------ Provided records ------
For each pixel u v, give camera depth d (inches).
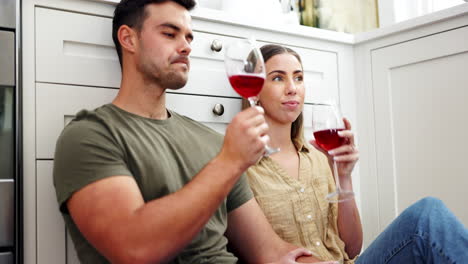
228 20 59.8
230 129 34.7
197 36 58.3
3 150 46.1
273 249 49.3
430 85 65.4
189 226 34.2
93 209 35.8
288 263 46.5
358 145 74.2
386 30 69.1
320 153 61.2
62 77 49.6
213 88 59.8
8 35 46.1
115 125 42.8
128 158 41.4
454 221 37.1
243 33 62.1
------
Repeat each line of the records exactly, dropping the pictures.

* [Task response]:
For each pixel u v, give camera depth d (inches).
228 20 59.8
230 129 34.7
197 36 58.3
3 150 46.1
273 249 49.3
430 85 65.4
189 226 34.2
93 209 35.8
288 263 46.5
358 145 74.2
386 30 69.1
320 153 61.2
62 77 49.6
213 88 59.8
8 35 46.1
115 125 42.8
128 158 41.4
454 221 37.1
243 33 62.1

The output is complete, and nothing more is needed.